Penanganan Kasus dan Sanksi Hukum yang Diterapkan

AKBP Fajar saat ini telah resmi ditetapkan sebagai tersangka dan ditahan di Bareskrim Polri atas dugaan pelanggaran beberapa pasal, antara lain terkait tindak pidana kekerasan seksual (Pasal 6 huruf C, Pasal 12, Pasal 14 ayat 1, Pasal 15 ayat 1 huruf E, G, C, dan I Undang-Undang Nomor 12 Tahun 2012 tentang Tindak Pidana Kekerasan Seksual) dan pelanggaran Undang-Undang ITE (Pasal 45 ayat 1 junto Pasal 27 ayat 1 Undang-Undang Nomor 1 Tahun 2024 tentang Perubahan Kedua Undang-Undang ITE junto Pasal 55 dan 56 KUHP). Selain itu, Fajar juga dianggap melanggar beberapa pasal dalam Peraturan Pemerintah Republik Indonesia Nomor 1 Tahun 2003 tentang Pemberhentian Anggota Polri dan Peraturan Kepolisian Nomor 7 Tahun 2022 tentang Kode Etik Profesi dan Komisi Kode Etik Polri. Pelanggaran kode etik berat ini berpotensi berujung pada pemberhentian tidak dengan hormat (PTDH) alias pemecatan dari kepolisian. Kasus ini menjadi bukti komitmen Polri dalam menegakkan hukum dan memberikan sanksi tegas kepada anggota yang terbukti melakukan pelanggaran.
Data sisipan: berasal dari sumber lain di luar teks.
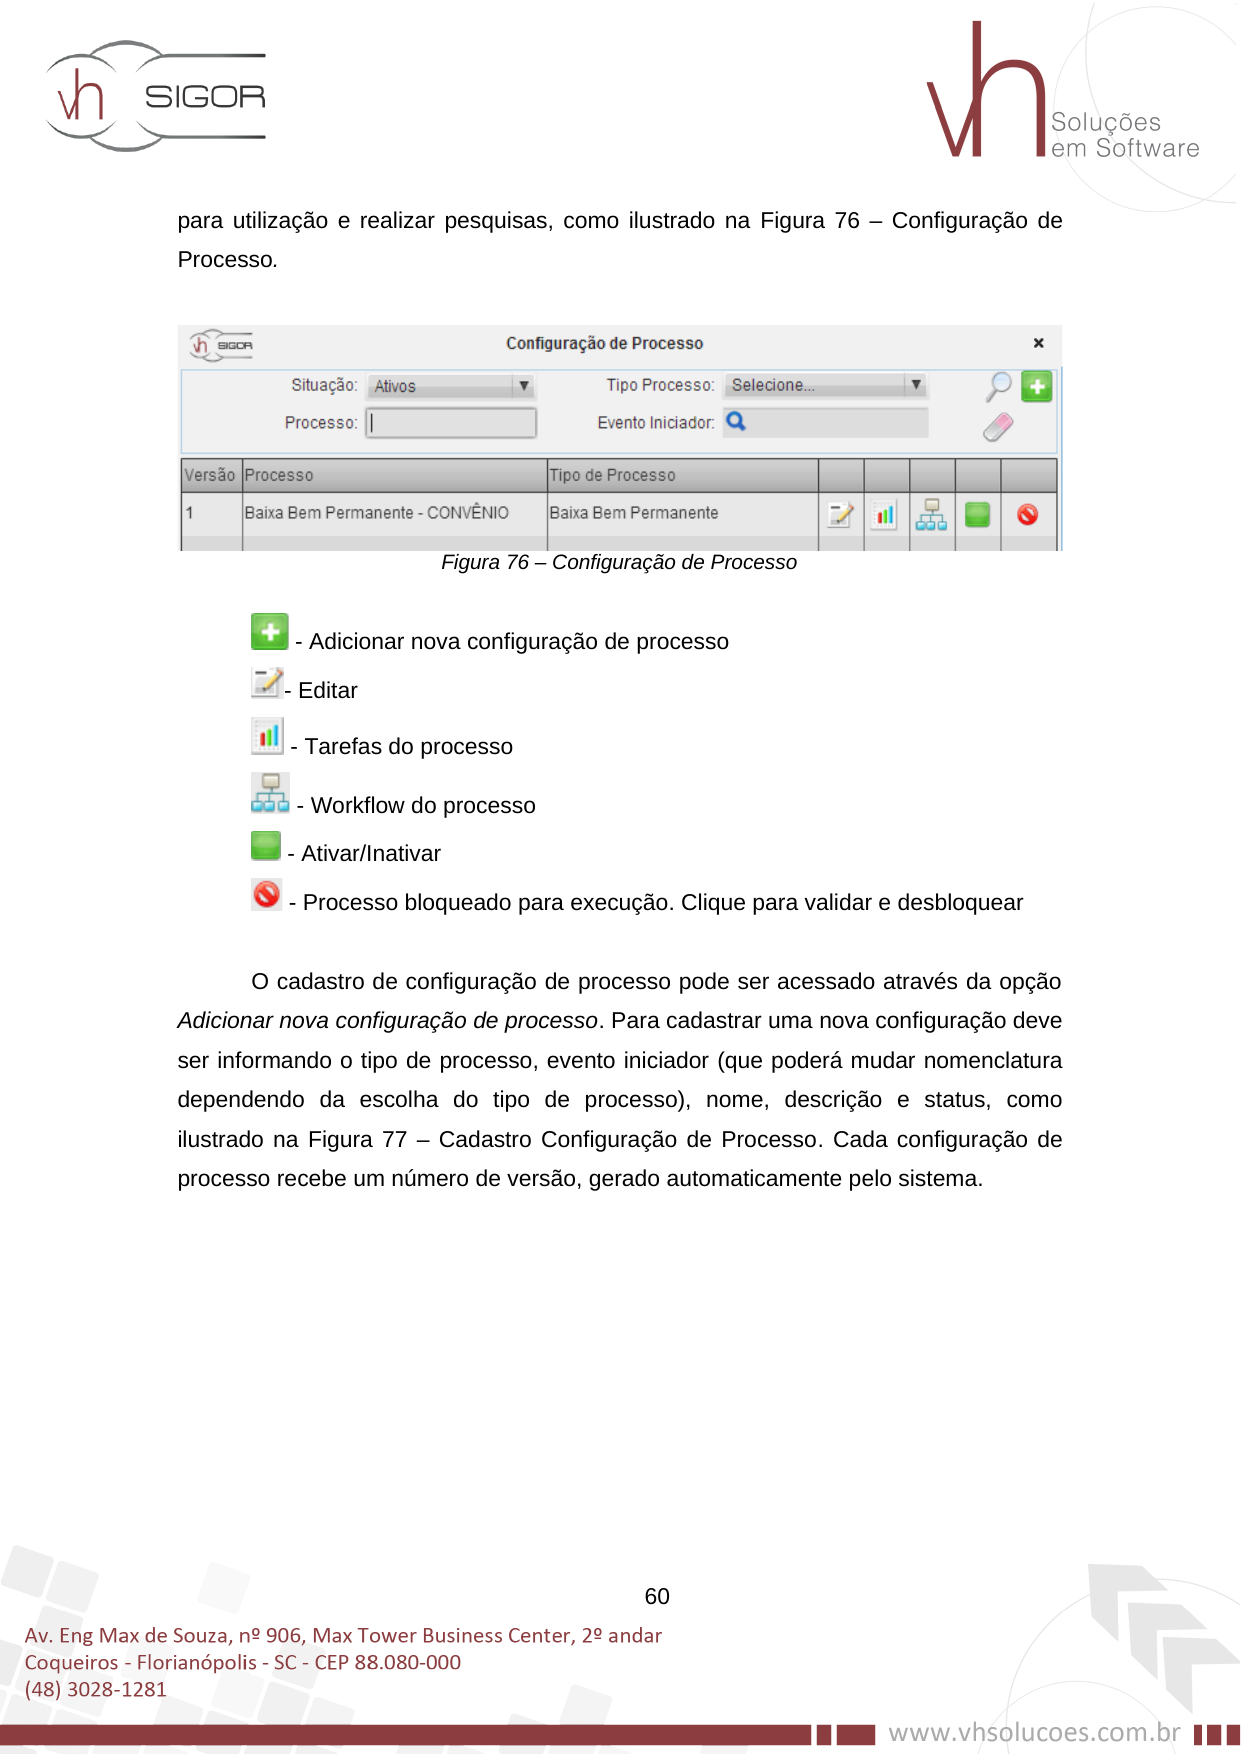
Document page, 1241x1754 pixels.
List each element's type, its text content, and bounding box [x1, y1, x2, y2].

picture [251, 667, 284, 699]
text O cadastro de configuração de processo pode ser acessado através da opção Adicionar nova configuração de processo. Para cadastrar uma nova configuração deve ser informando o tipo de processo, evento iniciador (que poderá mudar nomenclatura dependendo da escolha do tipo de processo), nome, descrição e status, como ilustrado na Figura 77 – Cadastro Configuração de Processo. Cada configuração de processo recebe um número de versão, gerado automaticamente pelo sistema. [177, 968, 1063, 1191]
text Figura 76 – Configuração de Processo [177, 551, 1063, 574]
text - Ativar/Inativar [177, 831, 1063, 866]
picture [251, 878, 283, 911]
text - Processo bloqueado para execução. Clique para validar e desbloquear [177, 879, 1063, 915]
picture [251, 831, 281, 861]
picture [45, 40, 266, 152]
text - Adicionar nova configuração de processo [177, 614, 1063, 654]
picture [0, 1545, 1241, 1754]
picture [251, 772, 290, 814]
picture [251, 717, 284, 755]
text Ao selecionar esta opção o usuário poderá visualizar as configurações de processo já cadastradas no sistema, podendo também cadastrar nova configuração, editar, gerenciar tarefas, definir workflow, ativar/inativar, desbloquear configurações para utilização e realizar pesquisas, como ilustrado na Figura 76 – Configuração de Processo. [177, 207, 1063, 273]
picture [251, 613, 289, 650]
text - Workflow do processo [177, 772, 1063, 818]
picture [926, 3, 1236, 212]
picture [177, 325, 1063, 551]
text - Tarefas do processo [177, 717, 1063, 759]
text - Editar [177, 668, 1063, 704]
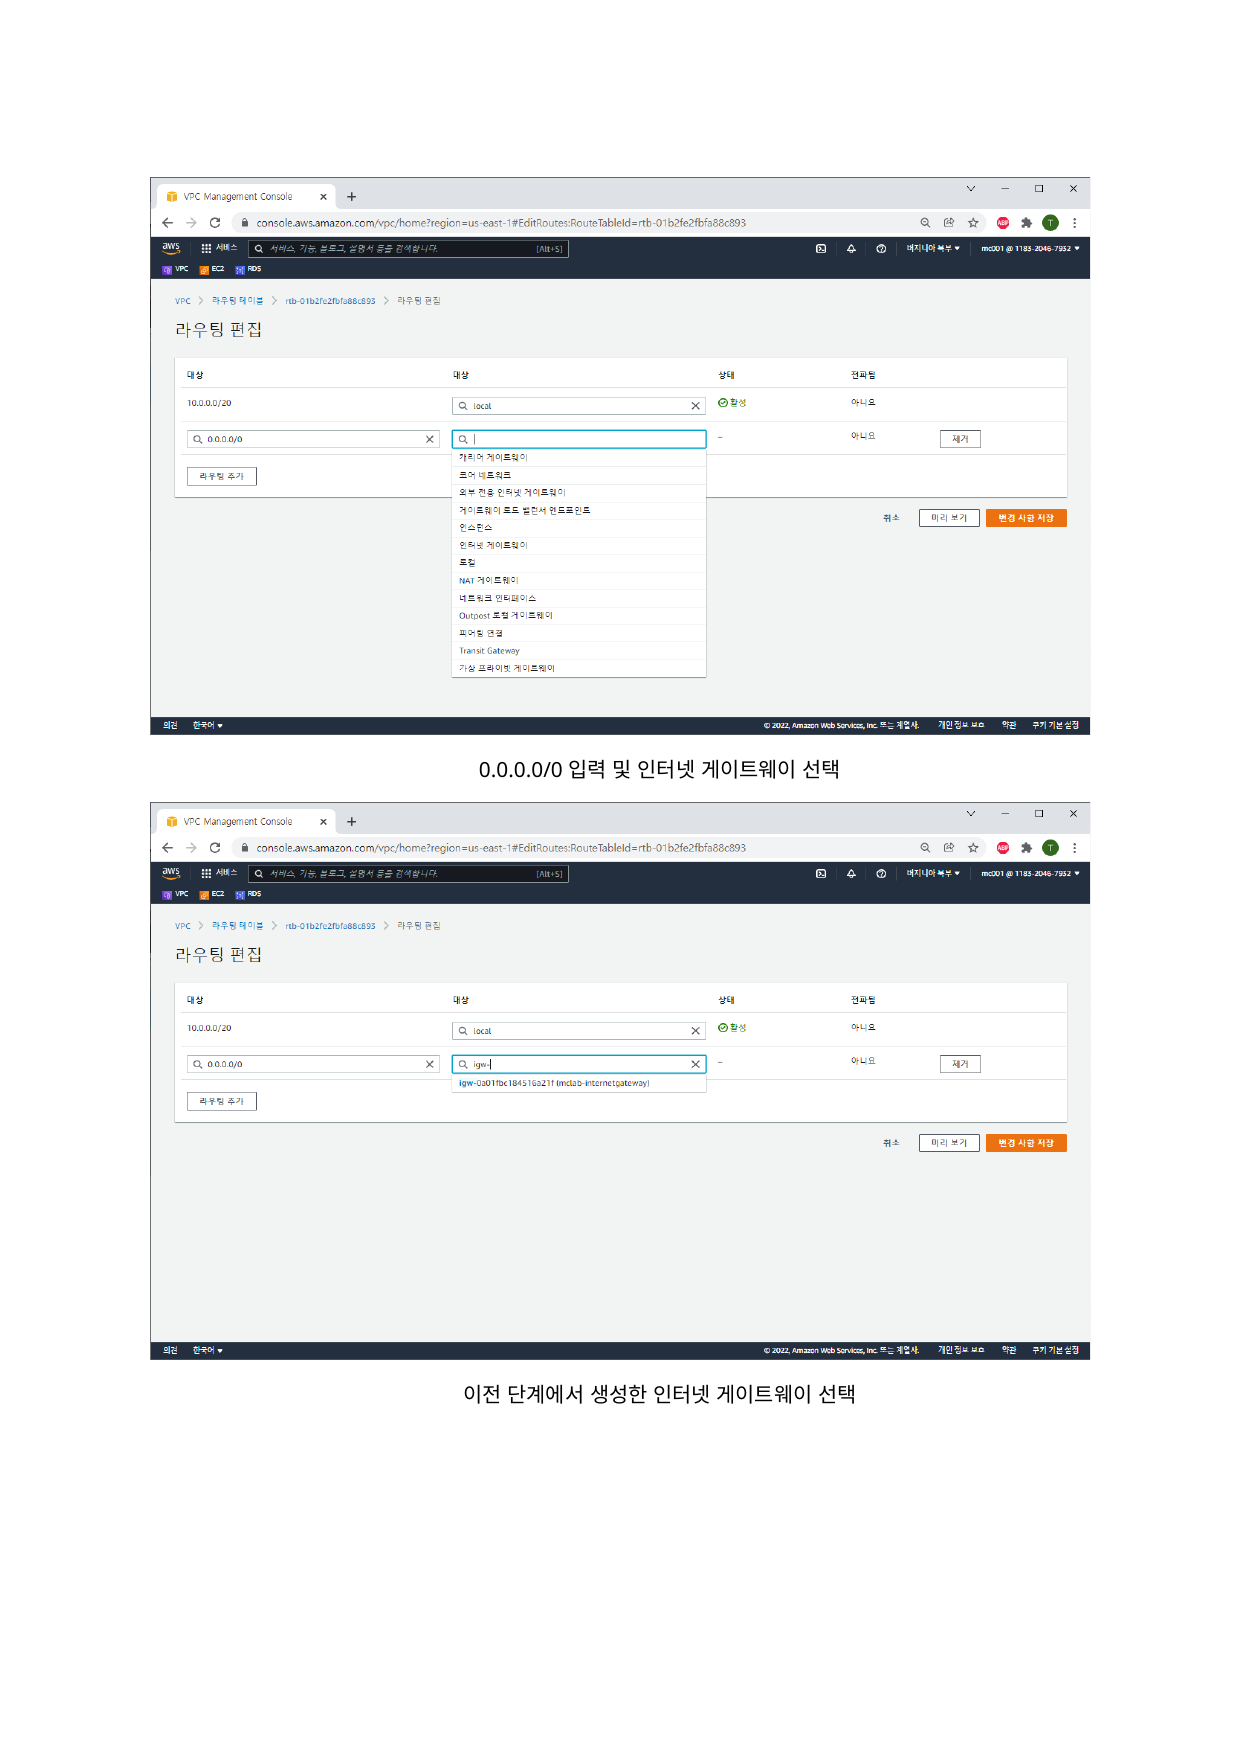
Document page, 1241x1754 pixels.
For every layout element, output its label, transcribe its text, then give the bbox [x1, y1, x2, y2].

Daftar pasal pelanggaran kode etik yang dijeratkan terhadap AKBP Fajar:

  • Pasal 13 ayat 1 Peraturan Pemerintah Republik Indonesia nomor 1 tahun 2003 tentang Pemberhentian Anggota Polri
  • Pasal 8 huruf C angka 1, 2, dan 3 Peraturan Kepolisian nomor 7 tahun 2022 tentang Kode Etik Profesi dan Komisi Kode Etik Polri
  • Pasal 13 huruf D, E, F, dan G angka 5 Peraturan Kepolisian nomor 7 tahun 2022 tentang Kode Etik Profesi dan Komisi Kode Etik Polri

Proses hukum yang transparan dan akuntabel dalam kasus ini diharapkan dapat menjadi contoh dalam penanganan kasus serupa di masa mendatang, menunjukkan keseriusan Polri dalam memberantas kejahatan dan menegakkan disiplin internal.